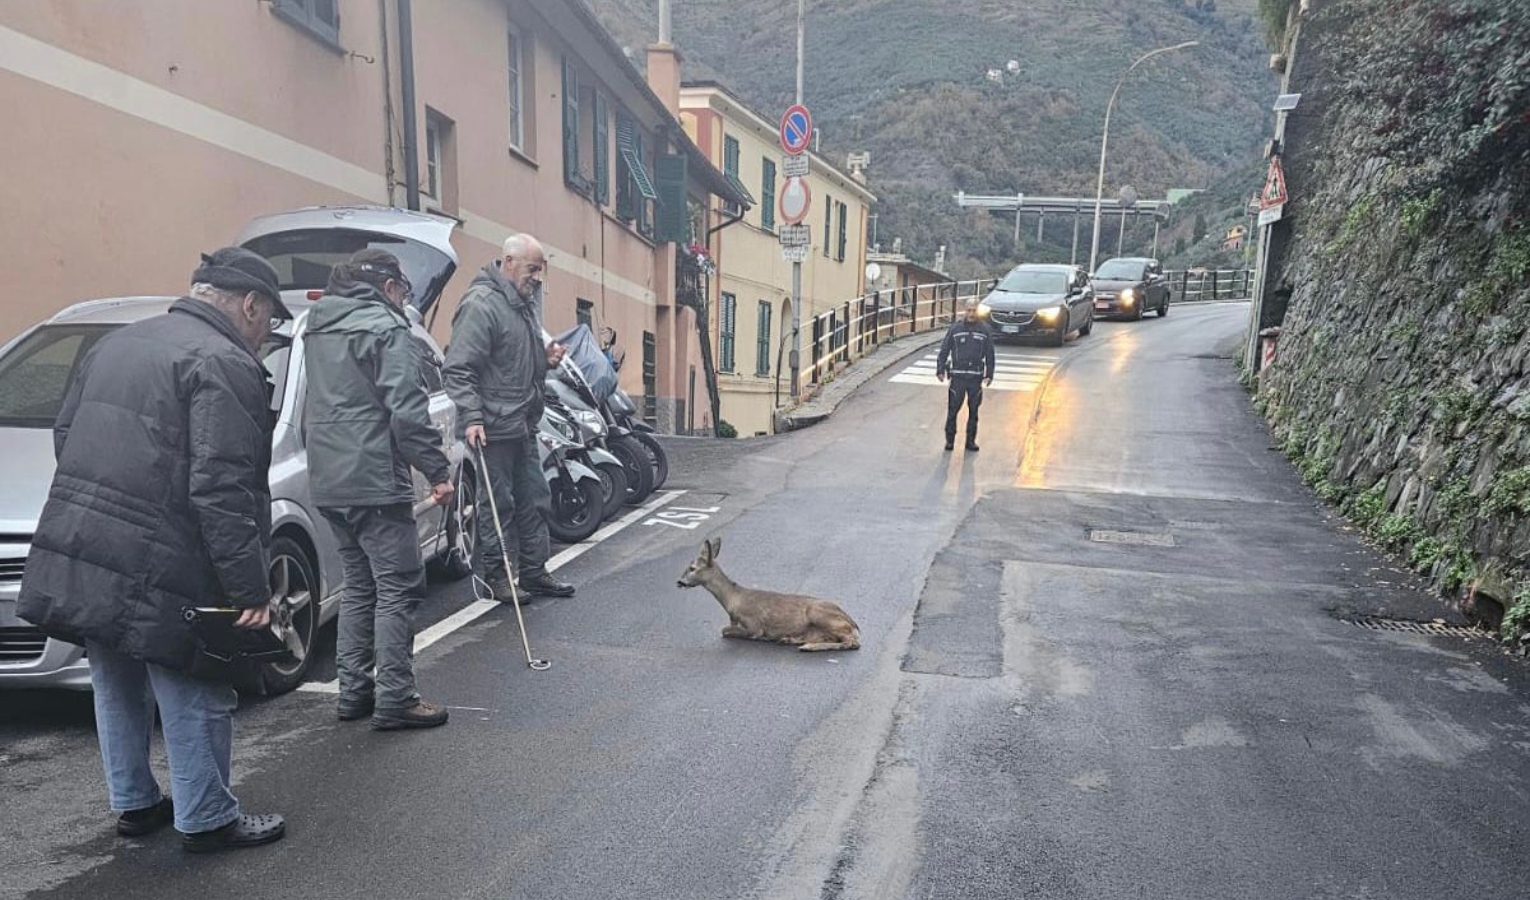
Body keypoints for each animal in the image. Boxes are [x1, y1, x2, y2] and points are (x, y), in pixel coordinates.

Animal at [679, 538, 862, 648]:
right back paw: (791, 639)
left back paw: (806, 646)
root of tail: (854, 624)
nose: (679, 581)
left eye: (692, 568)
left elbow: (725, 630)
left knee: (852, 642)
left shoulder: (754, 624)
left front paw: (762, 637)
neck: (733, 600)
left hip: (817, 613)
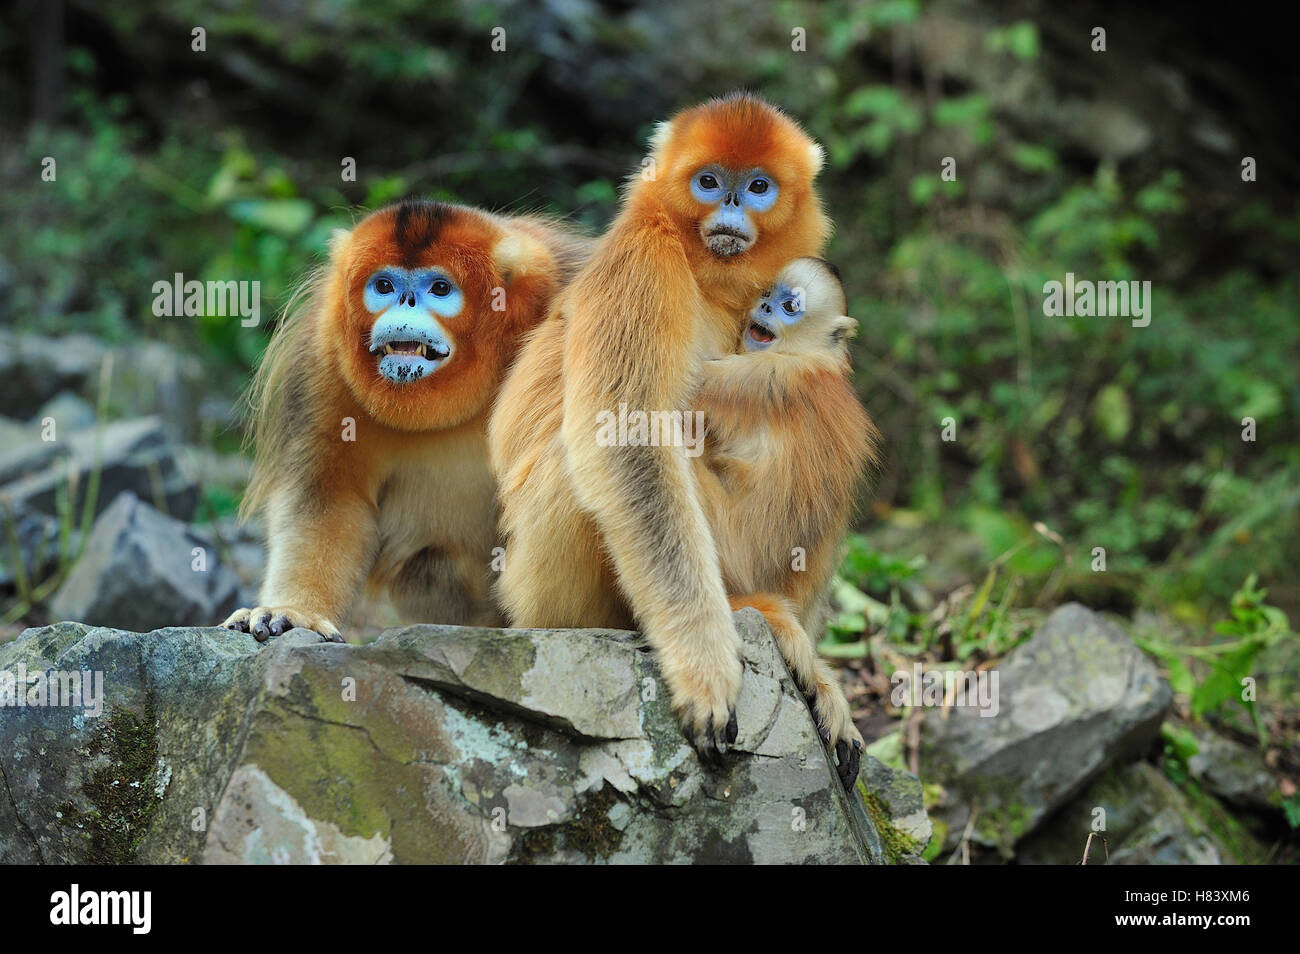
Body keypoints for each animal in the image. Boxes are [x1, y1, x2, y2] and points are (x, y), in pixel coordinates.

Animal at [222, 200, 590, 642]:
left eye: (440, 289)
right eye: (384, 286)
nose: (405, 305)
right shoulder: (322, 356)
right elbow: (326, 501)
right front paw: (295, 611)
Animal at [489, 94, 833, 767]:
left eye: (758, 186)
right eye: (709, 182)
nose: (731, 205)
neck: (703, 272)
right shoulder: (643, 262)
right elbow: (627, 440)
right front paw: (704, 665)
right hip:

══════════════════════════════

Once the pictures are set aside, repeat the data above exactly as written.

| YOUR SOLUTION |
Body keypoints for each animal in the image. Boxes are [x1, y1, x2, y2] and points are (x, y), in pixel coordinates.

Animal at [679, 538, 862, 648]:
right back paw: (791, 639)
left back paw: (806, 646)
root of tail: (854, 624)
nose: (679, 581)
left eye: (692, 568)
left elbow: (725, 630)
left knee: (852, 642)
left shoulder: (754, 624)
left front paw: (762, 637)
neck: (733, 600)
left hip: (817, 613)
Body keypoints for each animal in the image. Boxes are [x1, y1, x2, y2] and points are (x, y), in pixel coordinates.

Animal at [222, 200, 590, 642]:
left eye: (440, 289)
right eye: (384, 286)
nose: (405, 305)
right shoulder: (322, 356)
right elbow: (326, 501)
right front paw: (295, 611)
Animal at [489, 94, 833, 767]:
left eye: (758, 186)
right eye: (709, 182)
nose: (731, 205)
neck: (703, 272)
right shoulder: (643, 262)
right elbow: (627, 440)
right front paw: (704, 665)
right hip:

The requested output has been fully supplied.